« Bassma Djazairia » : premières labellisations le 25 avril prochain

A l’occasion de la prochaine réunion du comité de labellisation « Bassma Djazairia », le 25 avril, le Bureau de Représentation du Forum des Chefs d’Entreprise (FCE) de la wilaya de Biskra a organisé samedi dernier une journée d’information autour du label au Centre de Recherches Scientifiques et Techniques des Régions Arides de Biskra (CRSTRA).

Après la projection d’un film résumant l’ensemble des actions du FCE, le sujet du label « Bassma Djazairia » a été immédiatement lancé. L’objectif est clair : présenter aux opérateurs de la région le label, la procédure et les conditions de labellisation. Le FCE espère favoriser la production nationale, préserver l’emploi et surtout participer à la réduction de la facture des importations. Mais plus encore, labelliser les produits algériens devrait « renforcer la confiance entre consommateurs et producteurs ».

« L’Algérien doit retrouver confiance en l’algérien »

En effet, face à « un autodénigrement des algériens pour leurs produits, l’Algérien doit retrouver confiance en l’algérien », a indiqué Mohamed Skander, Président du cabinet Bravehill, à l’origine de l’étude du label « Bassma Djazairia ». Pour instaurer ce climat de confiance, « il faut mettre en avant certaines ressources de l’entreprise mais surtout chercher à comprendre le consommateur algérien ».

Depuis la signature pour la création du label en novembre 2015, « nous avons découvert des entrepreneurs patriotes qui sont prêts à prendre le pari de l’Algérie », a-t-il ajouté. A ce jour, 25 produits d’une douzaine d’entreprises de divers secteurs sont en cours de labellisation. A partir du mois de mai, une seconde vague de labellisation sera lancée au regard de l’intérêt croissant des entreprises.

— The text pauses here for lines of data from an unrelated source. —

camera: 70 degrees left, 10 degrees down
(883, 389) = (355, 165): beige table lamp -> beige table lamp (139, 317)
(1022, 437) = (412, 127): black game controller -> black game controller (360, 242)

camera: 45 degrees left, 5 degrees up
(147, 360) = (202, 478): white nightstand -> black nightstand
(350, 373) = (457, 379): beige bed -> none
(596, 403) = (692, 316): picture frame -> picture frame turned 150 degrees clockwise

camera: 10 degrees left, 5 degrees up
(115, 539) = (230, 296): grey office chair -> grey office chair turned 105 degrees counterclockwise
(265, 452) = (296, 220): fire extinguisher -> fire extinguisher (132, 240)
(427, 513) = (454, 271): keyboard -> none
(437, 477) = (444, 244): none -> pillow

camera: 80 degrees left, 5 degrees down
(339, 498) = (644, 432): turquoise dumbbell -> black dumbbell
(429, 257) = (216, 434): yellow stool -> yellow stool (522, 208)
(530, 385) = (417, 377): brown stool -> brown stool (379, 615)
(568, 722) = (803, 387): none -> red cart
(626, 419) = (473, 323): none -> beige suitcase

Labelliser n’est pas gage de qualité

Pour obtenir le label, les entreprises doivent bien évidemment répondre à des critères de sélection : création de valeur ajoutée territoriale, niveau de taux de transformation industrielle, recherche et développement, responsabilité sociale et environnementale, et compliance. Cependant, il faut rappeler que le label n’est pas un gage de qualité. « Ce n’est pas un label de qualité bien qu’il inclut des critères de qualité », a expliqué Mohamed Skander. En effet, « le label est un produit et non pas une entreprise. Ce n’est pas une norme technique, ni une norme de qualité, ni une AOC. » a tenu à préciser la chef de projet du FCE, Rym Ait Oumeziane. Il ne faut pas confondre « labellisation » et « certification ».

Le Label s’impose tout doucement mais, au regard des statistiques, son avenir semble positif. Effectivement, sur un panel de 1500 algériens interrogés pour l’étude menée par Bravehill, 97% d’entre eux sont fiers d’être algériens. Aujourd’hui, le travail doit s’accentuer sur la valorisation des produits algériens qui suscitent toujours la méfiance de la population. « L’automobile et le cosmétique sont les produits pour lesquels les Algériens se méfient le plus. Pourtant, par exemple, la marque algérienne Vénus fonctionne très bien et beaucoup considèrent que c’est étranger ». Pour cela, le label doit mener sans relâche des campagnes de communication afin de promouvoir aux yeux de tous le « made in Algeria ». « Une partie des frais d’inscription des entreprises est consacrée à la promotion du label », a indiqué Rym Ait Oumeziane.

MDI Alger

A ce jour, les producteurs répondent en nombre à l’appel du label « Bassma Djazairia ». Il va maintenant falloir attendre le verdict des consommateurs.